YOUR INSTRUCTIONS -
Rewrite the part of the data that opens with the line containing "common name: Willow tit" and closes with the line containing "scientific name: Leuconotopicus villosus", putting "species" in place of "scientific name" each time it occurs and leaving everything else unchanged.

INPUT -

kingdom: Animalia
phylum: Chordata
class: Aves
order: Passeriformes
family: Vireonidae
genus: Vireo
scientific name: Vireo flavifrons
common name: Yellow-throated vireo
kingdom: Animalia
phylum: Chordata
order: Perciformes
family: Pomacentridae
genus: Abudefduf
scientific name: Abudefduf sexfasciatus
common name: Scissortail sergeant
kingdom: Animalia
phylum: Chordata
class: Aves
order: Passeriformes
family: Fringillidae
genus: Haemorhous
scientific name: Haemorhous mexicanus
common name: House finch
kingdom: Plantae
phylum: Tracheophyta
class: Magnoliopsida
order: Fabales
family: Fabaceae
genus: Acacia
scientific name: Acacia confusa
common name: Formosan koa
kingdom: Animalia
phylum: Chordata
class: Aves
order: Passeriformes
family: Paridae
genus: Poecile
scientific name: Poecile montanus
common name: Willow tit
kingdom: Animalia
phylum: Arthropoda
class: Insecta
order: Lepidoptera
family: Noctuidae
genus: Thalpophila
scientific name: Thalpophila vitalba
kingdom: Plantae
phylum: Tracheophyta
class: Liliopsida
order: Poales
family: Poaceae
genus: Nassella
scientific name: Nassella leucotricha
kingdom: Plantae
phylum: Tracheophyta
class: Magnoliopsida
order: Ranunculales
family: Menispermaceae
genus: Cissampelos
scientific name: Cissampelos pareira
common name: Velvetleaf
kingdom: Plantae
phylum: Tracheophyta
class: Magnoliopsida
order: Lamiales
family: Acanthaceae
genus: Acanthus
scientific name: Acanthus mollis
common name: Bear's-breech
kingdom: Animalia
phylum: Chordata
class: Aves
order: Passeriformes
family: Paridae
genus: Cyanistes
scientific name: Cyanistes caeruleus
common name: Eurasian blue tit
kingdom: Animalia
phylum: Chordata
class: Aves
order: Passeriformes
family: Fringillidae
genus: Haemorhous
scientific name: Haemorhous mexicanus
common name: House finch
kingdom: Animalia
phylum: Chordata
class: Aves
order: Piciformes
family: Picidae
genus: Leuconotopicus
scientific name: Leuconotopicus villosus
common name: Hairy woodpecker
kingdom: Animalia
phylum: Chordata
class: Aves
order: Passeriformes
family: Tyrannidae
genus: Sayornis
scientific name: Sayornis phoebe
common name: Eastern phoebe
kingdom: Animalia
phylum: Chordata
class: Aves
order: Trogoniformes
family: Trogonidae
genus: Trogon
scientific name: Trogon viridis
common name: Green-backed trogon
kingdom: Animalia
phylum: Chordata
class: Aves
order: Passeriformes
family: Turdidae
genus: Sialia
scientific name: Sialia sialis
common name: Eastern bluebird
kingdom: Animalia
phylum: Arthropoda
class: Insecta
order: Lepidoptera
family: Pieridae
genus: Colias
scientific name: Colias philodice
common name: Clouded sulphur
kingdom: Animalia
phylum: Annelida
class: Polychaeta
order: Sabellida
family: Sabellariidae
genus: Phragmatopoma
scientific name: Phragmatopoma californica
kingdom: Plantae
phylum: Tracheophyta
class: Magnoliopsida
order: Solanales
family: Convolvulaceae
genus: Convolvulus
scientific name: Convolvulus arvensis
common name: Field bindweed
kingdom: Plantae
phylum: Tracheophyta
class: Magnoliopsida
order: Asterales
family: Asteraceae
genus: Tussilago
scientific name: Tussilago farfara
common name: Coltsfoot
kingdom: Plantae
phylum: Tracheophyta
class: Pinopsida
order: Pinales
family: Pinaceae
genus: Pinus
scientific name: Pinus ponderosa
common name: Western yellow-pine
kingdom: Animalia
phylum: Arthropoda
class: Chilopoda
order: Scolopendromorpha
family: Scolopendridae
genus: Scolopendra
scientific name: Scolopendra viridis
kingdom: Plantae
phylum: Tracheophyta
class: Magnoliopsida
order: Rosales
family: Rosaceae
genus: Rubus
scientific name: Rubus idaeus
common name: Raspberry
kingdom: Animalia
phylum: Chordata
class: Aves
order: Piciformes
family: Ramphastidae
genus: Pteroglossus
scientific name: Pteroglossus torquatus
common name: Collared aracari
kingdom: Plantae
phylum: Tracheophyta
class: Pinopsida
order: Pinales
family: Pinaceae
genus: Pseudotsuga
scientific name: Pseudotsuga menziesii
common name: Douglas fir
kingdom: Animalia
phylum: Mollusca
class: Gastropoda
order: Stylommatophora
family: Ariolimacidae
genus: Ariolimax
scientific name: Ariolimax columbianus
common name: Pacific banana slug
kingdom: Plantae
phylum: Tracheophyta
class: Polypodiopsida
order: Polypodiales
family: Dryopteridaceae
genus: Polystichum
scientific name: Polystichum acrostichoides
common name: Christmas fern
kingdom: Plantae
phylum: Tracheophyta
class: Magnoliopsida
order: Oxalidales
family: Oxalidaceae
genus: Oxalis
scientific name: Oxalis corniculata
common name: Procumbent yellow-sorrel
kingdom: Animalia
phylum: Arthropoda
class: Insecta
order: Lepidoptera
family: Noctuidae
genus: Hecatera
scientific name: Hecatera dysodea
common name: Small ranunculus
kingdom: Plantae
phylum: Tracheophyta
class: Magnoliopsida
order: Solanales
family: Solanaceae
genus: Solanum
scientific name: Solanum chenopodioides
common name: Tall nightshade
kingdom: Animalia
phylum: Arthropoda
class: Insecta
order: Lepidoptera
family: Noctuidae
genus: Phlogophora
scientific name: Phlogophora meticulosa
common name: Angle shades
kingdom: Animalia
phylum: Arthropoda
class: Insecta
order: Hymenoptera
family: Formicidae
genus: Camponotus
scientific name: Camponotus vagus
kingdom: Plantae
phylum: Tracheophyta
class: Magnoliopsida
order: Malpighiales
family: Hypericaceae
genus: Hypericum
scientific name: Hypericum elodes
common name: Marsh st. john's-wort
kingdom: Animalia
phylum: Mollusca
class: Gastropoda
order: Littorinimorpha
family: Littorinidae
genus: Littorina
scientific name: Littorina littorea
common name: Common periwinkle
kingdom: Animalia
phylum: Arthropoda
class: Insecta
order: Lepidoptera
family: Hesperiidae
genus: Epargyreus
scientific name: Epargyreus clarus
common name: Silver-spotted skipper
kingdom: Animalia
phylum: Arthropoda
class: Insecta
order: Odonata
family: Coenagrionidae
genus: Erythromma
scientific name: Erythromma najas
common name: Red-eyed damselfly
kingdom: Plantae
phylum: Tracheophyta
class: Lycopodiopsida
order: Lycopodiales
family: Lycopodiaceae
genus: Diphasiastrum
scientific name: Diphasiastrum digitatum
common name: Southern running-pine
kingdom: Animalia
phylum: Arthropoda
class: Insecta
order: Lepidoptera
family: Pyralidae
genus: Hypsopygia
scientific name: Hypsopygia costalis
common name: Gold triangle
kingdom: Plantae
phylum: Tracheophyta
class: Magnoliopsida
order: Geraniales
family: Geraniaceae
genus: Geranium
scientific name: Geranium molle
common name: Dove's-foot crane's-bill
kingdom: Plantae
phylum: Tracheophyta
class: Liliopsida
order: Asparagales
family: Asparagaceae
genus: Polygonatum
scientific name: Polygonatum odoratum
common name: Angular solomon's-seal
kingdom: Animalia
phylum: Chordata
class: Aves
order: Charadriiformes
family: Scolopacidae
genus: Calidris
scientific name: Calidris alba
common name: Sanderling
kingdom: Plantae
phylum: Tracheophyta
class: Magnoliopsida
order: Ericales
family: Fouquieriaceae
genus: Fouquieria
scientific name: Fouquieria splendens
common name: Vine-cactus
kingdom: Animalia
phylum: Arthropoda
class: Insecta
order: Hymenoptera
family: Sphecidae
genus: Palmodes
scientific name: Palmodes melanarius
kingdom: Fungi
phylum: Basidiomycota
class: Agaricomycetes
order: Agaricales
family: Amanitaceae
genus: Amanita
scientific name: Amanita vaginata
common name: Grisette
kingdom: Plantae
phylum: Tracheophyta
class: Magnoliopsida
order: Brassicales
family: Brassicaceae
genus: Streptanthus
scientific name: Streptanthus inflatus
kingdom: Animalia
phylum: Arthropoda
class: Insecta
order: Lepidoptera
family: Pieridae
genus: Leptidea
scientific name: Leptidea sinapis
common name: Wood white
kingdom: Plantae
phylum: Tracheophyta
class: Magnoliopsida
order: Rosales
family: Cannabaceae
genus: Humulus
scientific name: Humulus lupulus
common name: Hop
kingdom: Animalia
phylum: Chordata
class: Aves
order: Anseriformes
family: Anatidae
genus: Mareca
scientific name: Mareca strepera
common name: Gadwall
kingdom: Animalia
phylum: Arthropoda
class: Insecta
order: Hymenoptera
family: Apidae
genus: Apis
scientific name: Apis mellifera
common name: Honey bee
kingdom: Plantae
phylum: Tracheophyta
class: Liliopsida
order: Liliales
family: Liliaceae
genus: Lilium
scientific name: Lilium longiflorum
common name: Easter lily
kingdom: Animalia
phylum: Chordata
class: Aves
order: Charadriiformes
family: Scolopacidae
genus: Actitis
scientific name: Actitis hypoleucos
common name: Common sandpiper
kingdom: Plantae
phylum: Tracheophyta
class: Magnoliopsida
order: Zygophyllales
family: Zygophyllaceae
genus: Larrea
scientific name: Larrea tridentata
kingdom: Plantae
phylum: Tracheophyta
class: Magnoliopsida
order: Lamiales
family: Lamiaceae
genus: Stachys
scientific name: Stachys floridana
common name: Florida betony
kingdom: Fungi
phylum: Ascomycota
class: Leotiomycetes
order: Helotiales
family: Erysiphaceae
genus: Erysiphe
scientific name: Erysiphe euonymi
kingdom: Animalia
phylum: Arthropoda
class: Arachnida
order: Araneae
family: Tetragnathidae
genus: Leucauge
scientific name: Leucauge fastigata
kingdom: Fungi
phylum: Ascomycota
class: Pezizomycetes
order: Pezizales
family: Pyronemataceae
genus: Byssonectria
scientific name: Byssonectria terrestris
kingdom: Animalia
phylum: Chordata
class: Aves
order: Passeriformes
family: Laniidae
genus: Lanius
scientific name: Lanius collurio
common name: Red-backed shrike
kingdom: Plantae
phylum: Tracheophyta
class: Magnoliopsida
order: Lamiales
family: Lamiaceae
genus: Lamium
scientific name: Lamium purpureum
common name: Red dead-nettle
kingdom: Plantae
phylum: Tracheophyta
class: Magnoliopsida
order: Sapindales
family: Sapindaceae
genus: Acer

THE RESULT -
common name: Willow tit
kingdom: Animalia
phylum: Arthropoda
class: Insecta
order: Lepidoptera
family: Noctuidae
genus: Thalpophila
species: Thalpophila vitalba
kingdom: Plantae
phylum: Tracheophyta
class: Liliopsida
order: Poales
family: Poaceae
genus: Nassella
species: Nassella leucotricha
kingdom: Plantae
phylum: Tracheophyta
class: Magnoliopsida
order: Ranunculales
family: Menispermaceae
genus: Cissampelos
species: Cissampelos pareira
common name: Velvetleaf
kingdom: Plantae
phylum: Tracheophyta
class: Magnoliopsida
order: Lamiales
family: Acanthaceae
genus: Acanthus
species: Acanthus mollis
common name: Bear's-breech
kingdom: Animalia
phylum: Chordata
class: Aves
order: Passeriformes
family: Paridae
genus: Cyanistes
species: Cyanistes caeruleus
common name: Eurasian blue tit
kingdom: Animalia
phylum: Chordata
class: Aves
order: Passeriformes
family: Fringillidae
genus: Haemorhous
species: Haemorhous mexicanus
common name: House finch
kingdom: Animalia
phylum: Chordata
class: Aves
order: Piciformes
family: Picidae
genus: Leuconotopicus
species: Leuconotopicus villosus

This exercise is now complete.